Analyse d’œuvres autour du corps

Deux œuvres du XXème siècle :

« Clothes tree » de Georges Brecht,1960

« Ema-Akt auf einer Treppe » de Gérard Richter, 1966

Premier thème de la mémoire, du temps

Duchamp.jpg

 



 

 
   









C’est la mémoire d’un homme, d’une femme, celle d’un passage chez Georges Brecht. Il ne fait pas beau puisque l’on voit un parapluie et un imperméable, mais en même temps à côté en blanc une ombrelle est là. C’est donc la mémoire de plusieurs journées, de plusieurs personnes masculines, féminines. De plus c’est aussi une évocation de l’artiste Duchamp, « Clothes tree », donc Arbre de vêtements nous rappelle le premier ready made de Duchamp « Roue de bicyclette » de 1913.

Duchamp2.jpg














Le tabouret de Duchamp, l’élément porteur faisant office de socle est remplacé par le porte manteau , la roue de bicyclette est remplacée par les parapluies qui ouverts comportent aussi des rayons, sauf qu’ici l’association entre les éléments portés et l’élément porteur est plus naturelle que chez Duchamp. Mais si on y regarde de plus près on voit cependant aussi des associations surprenantes . Le beau temps côtoie le mauvais temps, l’imperméable féminin n’appartient pas à l’ombrelle féminine, ni à l’un des chapeaux ou casquettes masculines. On a trois chapeaux, mais un seul imperméable, où sont donc passés les autres manteaux ou imperméables ?


Femme-escalier.jpg

Chez Gérard Richter, c’est la mémoire d’une femme, celle de  Emma Akt, c’est aussi la mémoire de son passage, elle  est en mouvement, elle descend les marches de l’escalier.

 

Gérard Richter a d’abord pris une photographie pour ensuite réaliser cette peinture un peu floue mais réaliste. Il parle aussi de l’histoire de la photographie et du nu dans l’Art . On pense tout de suite aux photos de nus sur le mouvement de Muybridge, où il a photographié le mouvement de marche d’une femme nue sur un escalier. Sa peinture interpelle donc la photographie de même qu’elle interpelle Duchamp par son tableau au titre presque semblable :  Nu descendant un escalier »1912

 
Cependant Gérard Richter est plus près de la photo que de Duchamp, sa femme à lui a un nom, ce n’est pas un nu ressemblant à une machine.  Il met une distance entre cette femme et le spectateur par l’emploi de la peinture et par l’utilisation de contours flous.
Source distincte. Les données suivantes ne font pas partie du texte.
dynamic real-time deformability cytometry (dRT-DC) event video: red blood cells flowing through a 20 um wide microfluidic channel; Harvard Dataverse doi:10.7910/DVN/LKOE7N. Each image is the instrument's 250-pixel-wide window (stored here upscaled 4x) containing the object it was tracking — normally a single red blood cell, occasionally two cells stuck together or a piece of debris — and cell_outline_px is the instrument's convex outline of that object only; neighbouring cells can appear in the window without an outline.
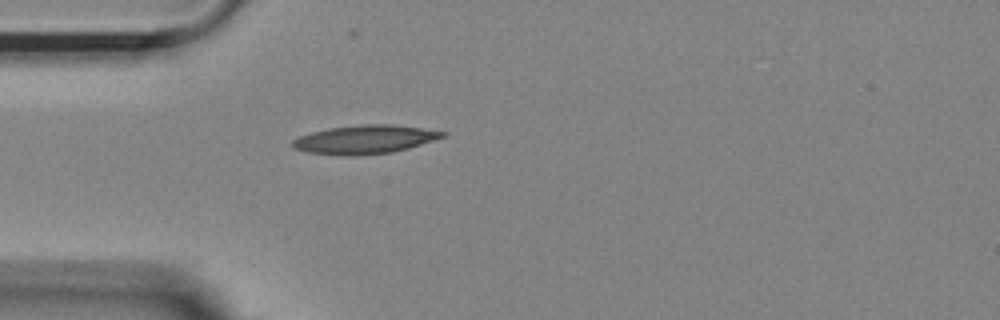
{"species": "Egyptian fruit bat (a non-hibernating species)", "species_latin": "Rousettus aegyptiacus", "temperature_condition": "room temperature", "stored_images_in_passage": 36, "camera_frame_rate_fps": 3000, "um_per_image_px": 0.085, "animal": {"sex": "female"}, "frame": {"image": 1, "passage_image": 1, "time_ms": 0.0, "image_size_px": [1000, 320], "cell_outline_px": [[448, 136], [408, 148], [392, 152], [348, 156], [340, 156], [308, 152], [292, 148], [292, 140], [300, 136], [312, 132], [328, 128], [364, 124], [392, 124], [448, 132]], "centroid_in_image_um": [31.01, 11.85], "position_along_channel_um": 54.0, "area_um2": 25.03}}
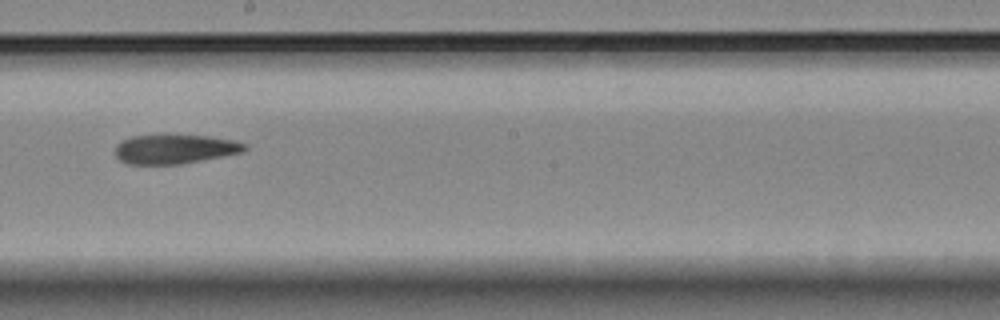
{"frame": {"image": 2, "passage_image": 16, "time_ms": 5.0, "image_size_px": [1000, 320], "cell_outline_px": [[248, 148], [244, 152], [224, 156], [180, 164], [128, 164], [120, 160], [116, 156], [116, 144], [132, 136], [208, 136], [236, 140], [248, 144]], "centroid_in_image_um": [14.93, 12.68], "position_along_channel_um": 233.3, "area_um2": 21.91}}
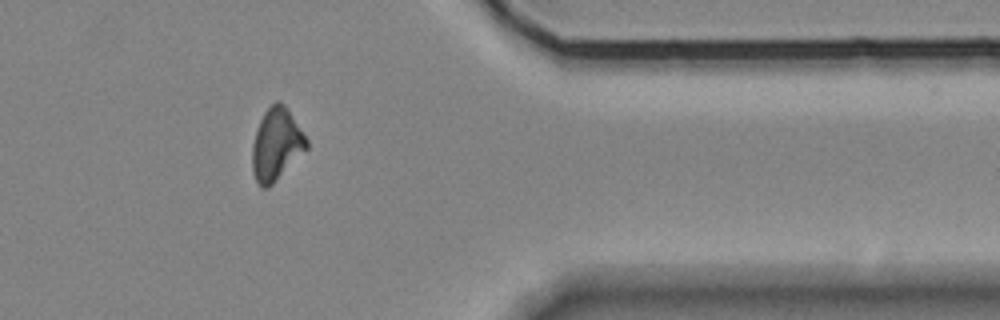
{"frame": {"image": 3, "passage_image": 30, "time_ms": 9.667, "image_size_px": [1000, 320], "cell_outline_px": [[308, 148], [268, 188], [260, 188], [252, 172], [252, 144], [256, 128], [264, 112], [276, 100], [280, 100], [288, 108], [308, 140]], "centroid_in_image_um": [23.48, 12.26], "position_along_channel_um": 387.9, "area_um2": 22.95}}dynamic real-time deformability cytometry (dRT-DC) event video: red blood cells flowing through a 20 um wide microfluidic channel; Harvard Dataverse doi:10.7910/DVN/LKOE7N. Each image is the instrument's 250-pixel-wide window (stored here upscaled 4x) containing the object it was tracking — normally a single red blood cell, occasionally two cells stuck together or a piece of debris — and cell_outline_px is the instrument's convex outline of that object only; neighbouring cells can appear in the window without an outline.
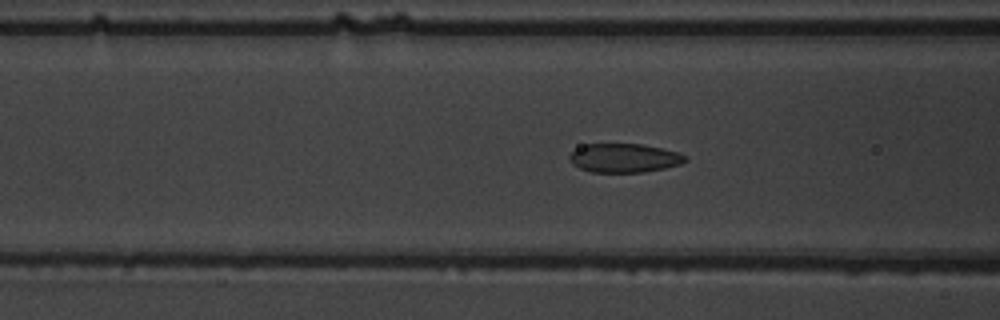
{"species": "common noctule bat (a hibernating species)", "species_latin": "Nyctalus noctula", "temperature_condition": "warm", "stored_images_in_passage": 40, "camera_frame_rate_fps": 3000, "um_per_image_px": 0.085, "animal": {"sex": "male", "body_mass_g": 19.5, "forearm_length_mm": 54.6}, "frame": {"image": 1, "passage_image": 8, "time_ms": 2.333, "image_size_px": [1000, 320], "cell_outline_px": [[688, 160], [680, 164], [664, 168], [644, 172], [592, 172], [580, 168], [572, 164], [568, 156], [576, 148], [584, 144], [640, 144], [660, 148], [676, 152], [688, 156]], "centroid_in_image_um": [53.04, 13.43], "position_along_channel_um": 113.6, "area_um2": 19.42}}
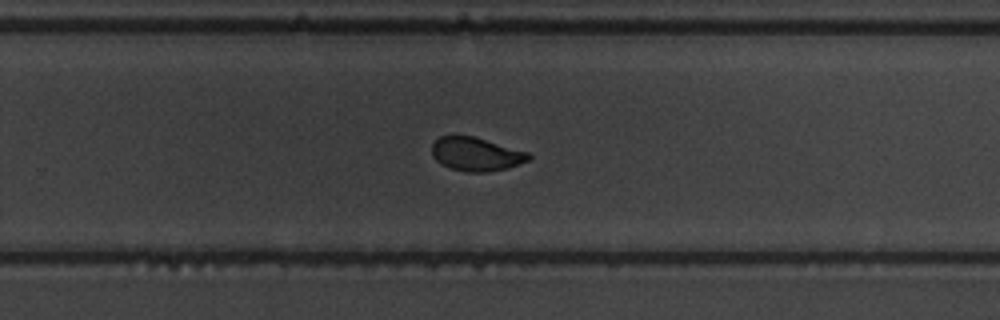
{"frame": {"image": 2, "passage_image": 22, "time_ms": 7.0, "image_size_px": [1000, 320], "cell_outline_px": [[532, 156], [528, 160], [508, 168], [488, 172], [468, 172], [448, 168], [436, 160], [432, 156], [432, 144], [440, 136], [476, 136], [528, 152]], "centroid_in_image_um": [40.46, 13.1], "position_along_channel_um": 289.3, "area_um2": 19.02}}
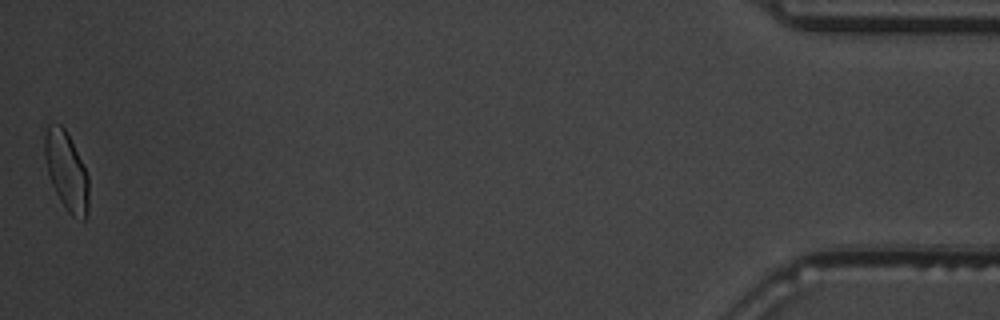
{"frame": {"image": 3, "passage_image": 40, "time_ms": 13.0, "image_size_px": [1000, 320], "cell_outline_px": [[88, 212], [84, 220], [72, 216], [68, 212], [60, 200], [52, 184], [48, 172], [44, 152], [44, 136], [48, 124], [60, 124], [64, 128], [88, 176]], "centroid_in_image_um": [5.64, 14.56], "position_along_channel_um": 429.6, "area_um2": 19.65}, "authors_computed_cell_mechanics": {"area_um2": 19.7965, "velocity_mm_per_s": 3.776, "shape_relaxation_time_tau1_ms": 5.866, "shape_relaxation_time_tau2_ms": 0.7275, "deformation_change_tau1": 0.1683, "deformation_change_tau2": 0.0474}}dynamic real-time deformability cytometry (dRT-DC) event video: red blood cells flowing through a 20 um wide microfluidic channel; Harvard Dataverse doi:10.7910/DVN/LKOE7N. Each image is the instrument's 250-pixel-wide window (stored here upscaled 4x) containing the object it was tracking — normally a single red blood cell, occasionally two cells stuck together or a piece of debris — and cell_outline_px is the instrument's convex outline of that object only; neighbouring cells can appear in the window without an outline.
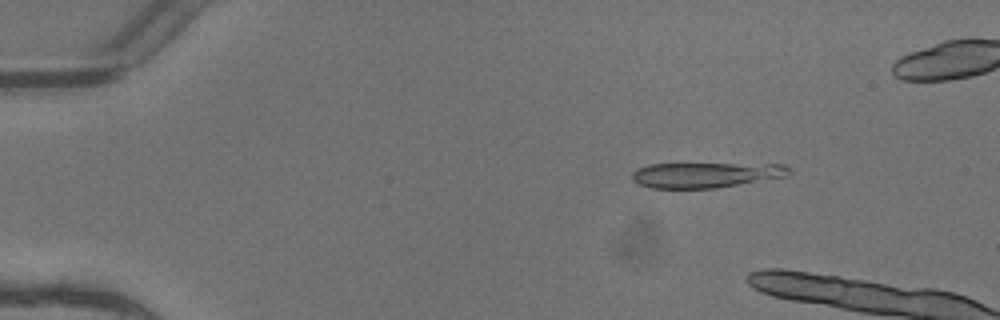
{"species": "common noctule bat (a hibernating species)", "species_latin": "Nyctalus noctula", "temperature_condition": "warm", "stored_images_in_passage": 4, "camera_frame_rate_fps": 3000, "um_per_image_px": 0.085, "animal": {"sex": "female"}, "frame": {"image": 1, "passage_image": 2, "time_ms": 0.333, "image_size_px": [1000, 320], "cell_outline_px": [[792, 172], [784, 176], [716, 188], [652, 188], [640, 184], [632, 180], [632, 172], [648, 164], [784, 164], [792, 168]], "centroid_in_image_um": [59.99, 14.86], "position_along_channel_um": 25.0, "area_um2": 22.89}}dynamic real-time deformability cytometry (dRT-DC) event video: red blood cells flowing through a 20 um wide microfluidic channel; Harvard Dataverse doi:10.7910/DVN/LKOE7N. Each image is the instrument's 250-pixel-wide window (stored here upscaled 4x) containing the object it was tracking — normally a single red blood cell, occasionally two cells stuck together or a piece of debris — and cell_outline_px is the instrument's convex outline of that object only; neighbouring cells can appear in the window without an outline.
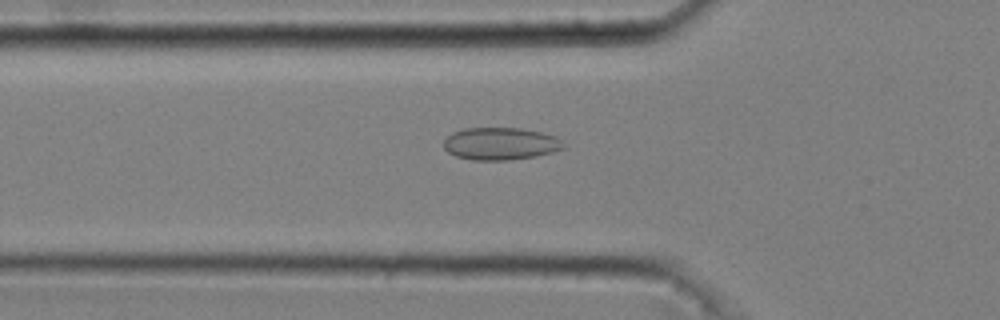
{"species": "common noctule bat (a hibernating species)", "species_latin": "Nyctalus noctula", "temperature_condition": "cold", "stored_images_in_passage": 35, "camera_frame_rate_fps": 3000, "um_per_image_px": 0.085, "animal": {"sex": "male", "body_mass_g": 20.4}, "frame": {"image": 1, "passage_image": 4, "time_ms": 1.0, "image_size_px": [1000, 320], "cell_outline_px": [[564, 148], [552, 152], [536, 156], [508, 160], [472, 160], [456, 156], [448, 152], [444, 148], [444, 140], [452, 132], [464, 128], [520, 128], [540, 132], [556, 136], [564, 144]], "centroid_in_image_um": [42.52, 12.21], "position_along_channel_um": 83.3, "area_um2": 22.6}}
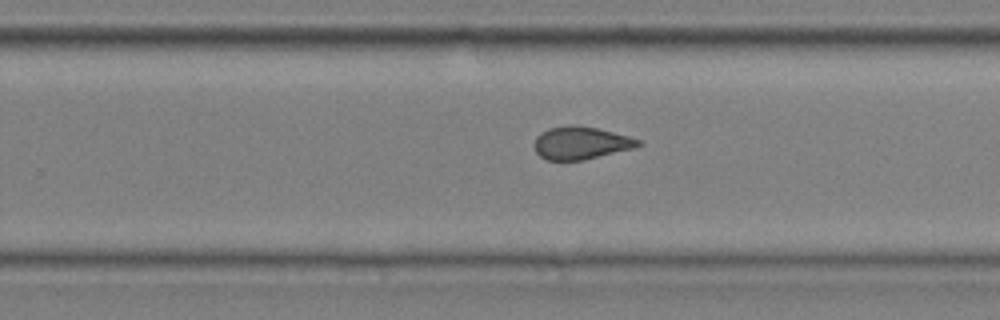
{"frame": {"image": 2, "passage_image": 20, "time_ms": 6.333, "image_size_px": [1000, 320], "cell_outline_px": [[644, 144], [636, 148], [584, 160], [548, 160], [540, 156], [536, 152], [536, 136], [540, 132], [548, 128], [572, 124], [596, 128], [628, 136], [640, 140]], "centroid_in_image_um": [49.41, 12.15], "position_along_channel_um": 280.4, "area_um2": 19.83}}
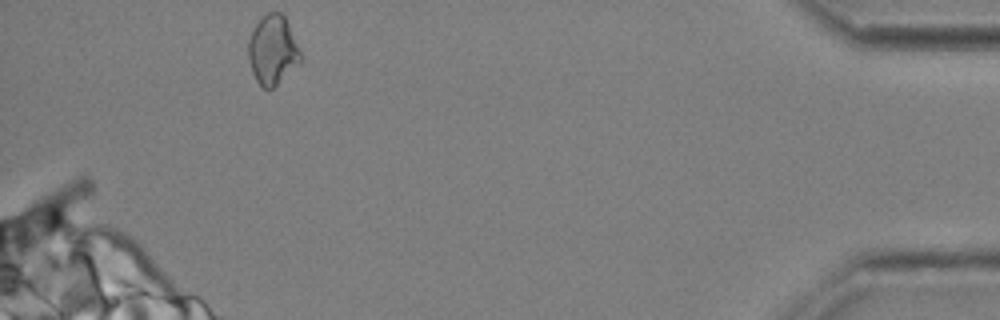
{"frame": {"image": 3, "passage_image": 35, "time_ms": 11.333, "image_size_px": [1000, 320], "cell_outline_px": [[304, 56], [272, 88], [264, 88], [256, 80], [252, 72], [248, 56], [248, 40], [256, 24], [268, 12], [280, 12], [284, 16]], "centroid_in_image_um": [23.17, 4.23], "position_along_channel_um": 412.0, "area_um2": 20.58}, "authors_computed_cell_mechanics": {"area_um2": 20.23, "velocity_mm_per_s": 3.694, "shape_relaxation_time_tau1_ms": null, "shape_relaxation_time_tau2_ms": 1.7803, "deformation_change_tau1": null, "deformation_change_tau2": 0.0684}}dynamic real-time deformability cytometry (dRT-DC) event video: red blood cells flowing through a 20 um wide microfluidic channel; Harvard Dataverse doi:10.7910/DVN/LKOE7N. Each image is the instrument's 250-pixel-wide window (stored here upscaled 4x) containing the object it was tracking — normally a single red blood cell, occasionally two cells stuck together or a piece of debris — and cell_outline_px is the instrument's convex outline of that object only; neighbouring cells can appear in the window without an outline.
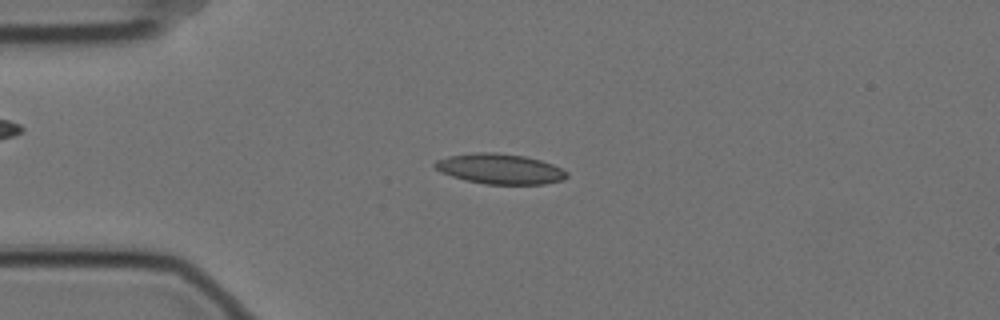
{"species": "Egyptian fruit bat (a non-hibernating species)", "species_latin": "Rousettus aegyptiacus", "temperature_condition": "cold", "stored_images_in_passage": 56, "camera_frame_rate_fps": 3000, "um_per_image_px": 0.085, "animal": {"sex": "female"}, "frame": {"image": 1, "passage_image": 13, "time_ms": 4.0, "image_size_px": [1000, 320], "cell_outline_px": [[568, 176], [564, 180], [544, 184], [484, 184], [464, 180], [440, 172], [432, 164], [436, 160], [448, 156], [476, 152], [496, 152], [524, 156], [540, 160], [552, 164], [568, 172]], "centroid_in_image_um": [42.48, 14.35], "position_along_channel_um": 42.5, "area_um2": 23.35}}
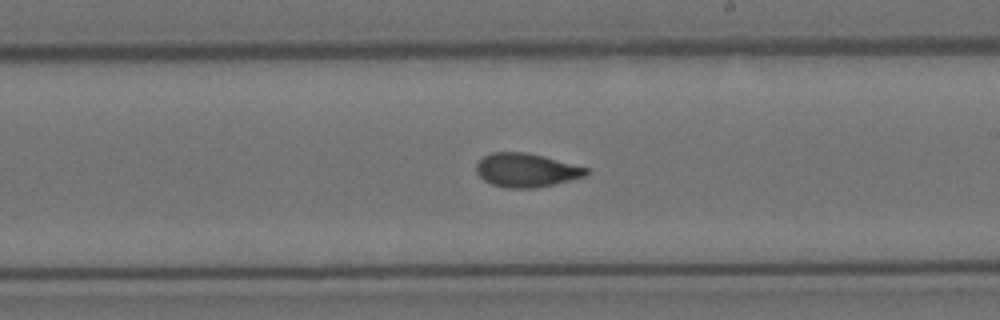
{"frame": {"image": 2, "passage_image": 32, "time_ms": 10.333, "image_size_px": [1000, 320], "cell_outline_px": [[588, 176], [536, 188], [504, 188], [492, 184], [484, 180], [476, 172], [476, 164], [484, 156], [492, 152], [528, 152], [544, 156], [588, 168]], "centroid_in_image_um": [44.74, 14.46], "position_along_channel_um": 244.3, "area_um2": 21.68}}
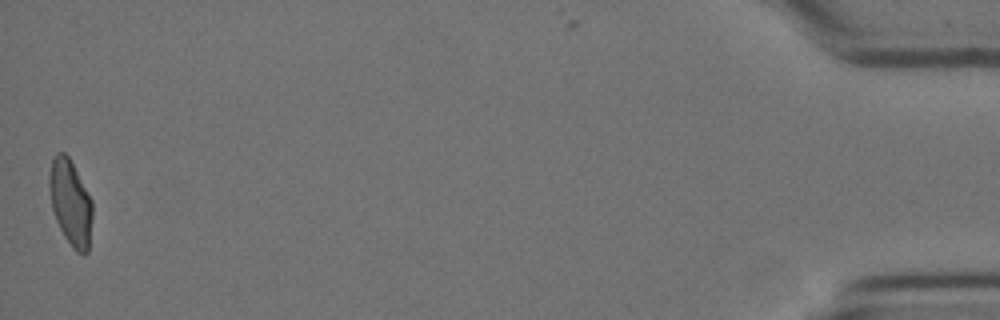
{"frame": {"image": 3, "passage_image": 56, "time_ms": 18.333, "image_size_px": [1000, 320], "cell_outline_px": [[92, 216], [88, 252], [84, 256], [76, 252], [72, 248], [64, 236], [56, 220], [52, 208], [48, 188], [48, 176], [52, 160], [56, 152], [64, 152], [68, 156], [92, 200]], "centroid_in_image_um": [5.98, 17.25], "position_along_channel_um": 429.2, "area_um2": 21.62}, "authors_computed_cell_mechanics": {"area_um2": 21.7039, "velocity_mm_per_s": 3.517, "shape_relaxation_time_tau1_ms": 9.6473, "shape_relaxation_time_tau2_ms": 1.937, "deformation_change_tau1": 0.2241, "deformation_change_tau2": 0.0668}}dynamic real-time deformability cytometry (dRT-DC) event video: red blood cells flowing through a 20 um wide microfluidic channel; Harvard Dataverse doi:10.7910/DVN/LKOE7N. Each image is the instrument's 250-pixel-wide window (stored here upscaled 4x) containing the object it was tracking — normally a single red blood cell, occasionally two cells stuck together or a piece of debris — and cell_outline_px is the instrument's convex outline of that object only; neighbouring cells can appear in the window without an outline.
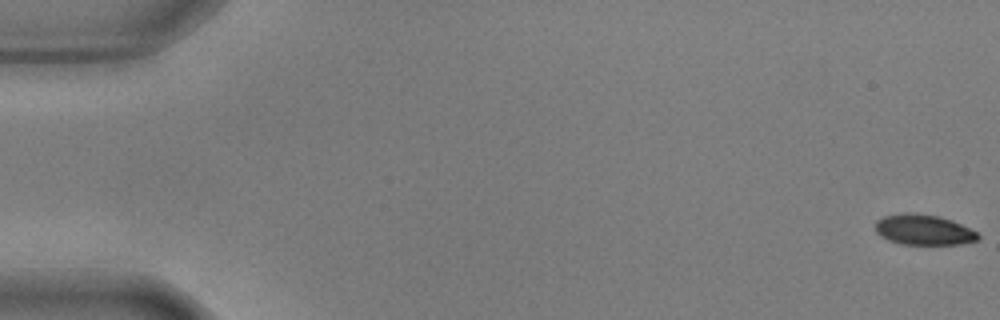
{"species": "common noctule bat (a hibernating species)", "species_latin": "Nyctalus noctula", "temperature_condition": "warm", "stored_images_in_passage": 14, "camera_frame_rate_fps": 3000, "um_per_image_px": 0.085, "animal": {"sex": "male", "body_mass_g": 17.9, "forearm_length_mm": 54.2}, "frame": {"image": 1, "passage_image": 1, "time_ms": 0.0, "image_size_px": [1000, 320], "cell_outline_px": [[980, 236], [976, 240], [960, 244], [900, 244], [888, 240], [880, 236], [876, 232], [876, 220], [884, 216], [904, 212], [912, 212], [940, 216], [952, 220], [976, 232]], "centroid_in_image_um": [78.46, 19.52], "position_along_channel_um": 6.5, "area_um2": 18.21}}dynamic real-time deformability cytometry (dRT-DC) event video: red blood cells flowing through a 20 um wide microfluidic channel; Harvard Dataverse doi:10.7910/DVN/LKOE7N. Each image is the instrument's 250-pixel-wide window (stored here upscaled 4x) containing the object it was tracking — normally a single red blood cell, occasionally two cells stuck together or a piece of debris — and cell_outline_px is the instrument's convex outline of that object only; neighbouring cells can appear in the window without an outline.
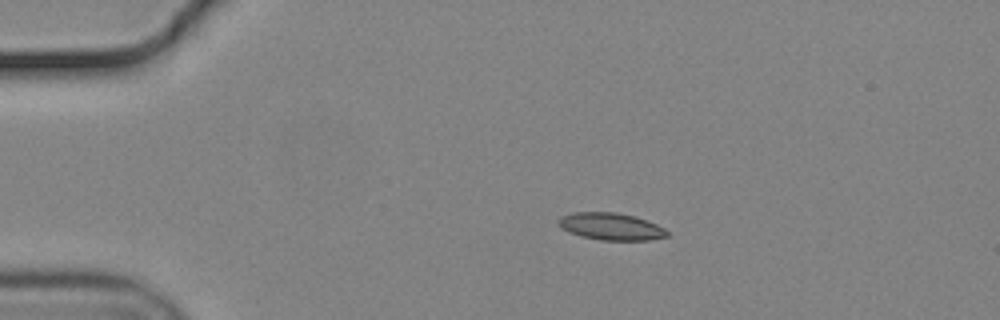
{"species": "common noctule bat (a hibernating species)", "species_latin": "Nyctalus noctula", "temperature_condition": "cold", "stored_images_in_passage": 45, "camera_frame_rate_fps": 3000, "um_per_image_px": 0.085, "animal": {"sex": "male", "body_mass_g": 19.2, "forearm_length_mm": 51.8}, "frame": {"image": 1, "passage_image": 1, "time_ms": 0.0, "image_size_px": [1000, 320], "cell_outline_px": [[668, 236], [648, 240], [600, 240], [580, 236], [568, 232], [556, 220], [560, 216], [572, 212], [616, 212], [636, 216], [656, 224], [664, 228], [668, 232]], "centroid_in_image_um": [51.92, 19.24], "position_along_channel_um": 33.1, "area_um2": 17.22}}
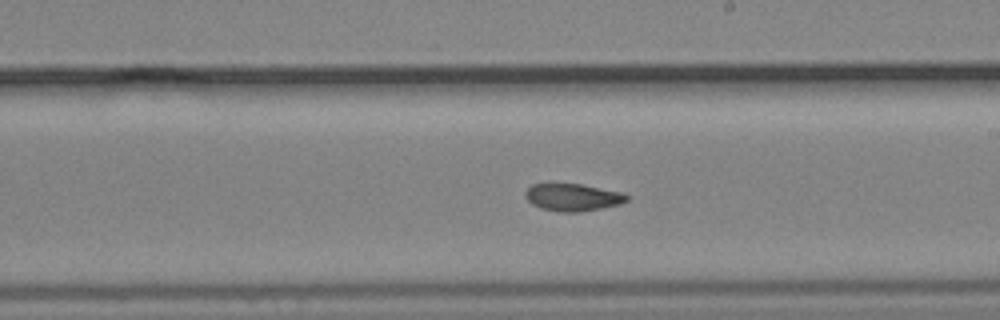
{"frame": {"image": 2, "passage_image": 22, "time_ms": 7.0, "image_size_px": [1000, 320], "cell_outline_px": [[628, 200], [620, 204], [600, 208], [576, 212], [560, 212], [540, 208], [532, 204], [528, 200], [524, 192], [532, 184], [580, 184], [624, 192], [628, 196]], "centroid_in_image_um": [48.69, 16.77], "position_along_channel_um": 240.3, "area_um2": 16.07}}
De plus elle a les yeux fermés, c’est donc une réelle photographie-peinture.



Nus-anciens.jpg











2ème thème : L’espace entre l’œuvre et le spectateur

 

Chez Georges Brecht

 

Il s’agit d’un objet qui fait office de sculpture comme les ready-made de Duchamp. Elle a donc la taille du spectateur, il est directement confronté à cet objet sans socle comme dans le quotidien. Il n’y a donc pas d’espace entre le spectateur et l’œuvre, celui ci peut l’appréhender dans sa totalité. Il se retrouve face aux mesures du réel :1M93x70x70. La surprise du spectateur vient de la confrontation entre les différents éléments :

 

 

 

 

 

Chez  Gérard Richter

 

Le spectateur est directement confronté à un nu, l’œuvre est donc proche de lui, mais en même temps elle ne se donne pas à lui puisque la peinture met une distance par rapport à la photographie. Cette femme quoique proche reste floue et de plus elle ne nous regarde pas, ses yeux étant fermés, elle reste dans son monde à elle, pas dans le notre, il n’y a donc pas d’échange possible de regard comme avec un portrait.

 

 

 

3ème thème : entre la présentation et la représentation

 

 

 

Chez Georges Brecht

 

 

 

La sculpture et l’objet ne font qu’un, comme chez les ready-made de Duchamp. L’idée de représentation se fait donc dans la tête du regardant qui est interpellé par le titre « Clothes tree », Arbre de vêtement. Le porte manteau se transforme alors en un arbre dont les feuilles ou les fruits sont des vêtements. L’œuvre devient donc un tout uni et poétique grâce à ce titre.

 

Chez Gérard Richter

 

 

 

Ici, il s’agit d’une représentation d’une représentation. En effet étant donné que la photographie est déjà une représentation du réel, la peinture d’après une photographie est donc une deuxième représentation. Il y a donc une réelle distanciation face au modèle réel, et c’est cela qui nous trouble. Nous sommes en face d’une vraie fausse photographie.

 

 

 

Conclusion :

 

 Ce cours d’analyse d’œuvre en classe de 3ème est à concevoir non comme un cours magistral mais comme un cours dynamique en lien avec la pratique. Ainsi pour la notion de « Présence-Absence », on peut commencer à demander aux élèves, ce qu’ils voient dans l’œuvre et qui est donc la « présence » et ce qu’est-ce qui est suggéré et qui peut être «  l’absence ».

 

On peut ensuite leur donner des œuvres ressemblantes et d’autres très différentes et leur demander quelles sont celles qu’ils pensent être les plus ressemblantes et pourquoi ? (dans les œuvres, il y aura donc un ready made et une photographie).L’élève se rendra alors compte que toute œuvre peut être la mémoire d’une autre œuvre, qu’il n’y a donc pas d’Art sans qu’il n’y ait une histoire de l’Art. L’œuvre est donc présence et absence d’une autre œuvre possible.

 

Ils faudra aussi insister sur la matérialité de l’œuvre, en quoi est-ce une sculpture, qu’est-ce qu’un ready-made, pourquoi l’œuvre de Richter est une peinture d’après photographie et ce que cela apporte. On réfléchira alors sur ce qu’est une représentation par rapport à une présentation. On verra alors que même à travers une présentation il peut y avoir une représentation ( mais cette fois ci mentale)

 

 

 
Ce cours d’analyse d’œuvre peut aussi intervenir après la pratique ; les élèves qui ont déjà réfléchi sur le sujet « Présence-Absence », ont maintenant deux propositions, qu’en pensent-ils, qu’est-ce que cela leur apporte par rapport à leur travail, qu’est ce qui diverge entre leur proposition et ces deux œuvres, pourquoi ?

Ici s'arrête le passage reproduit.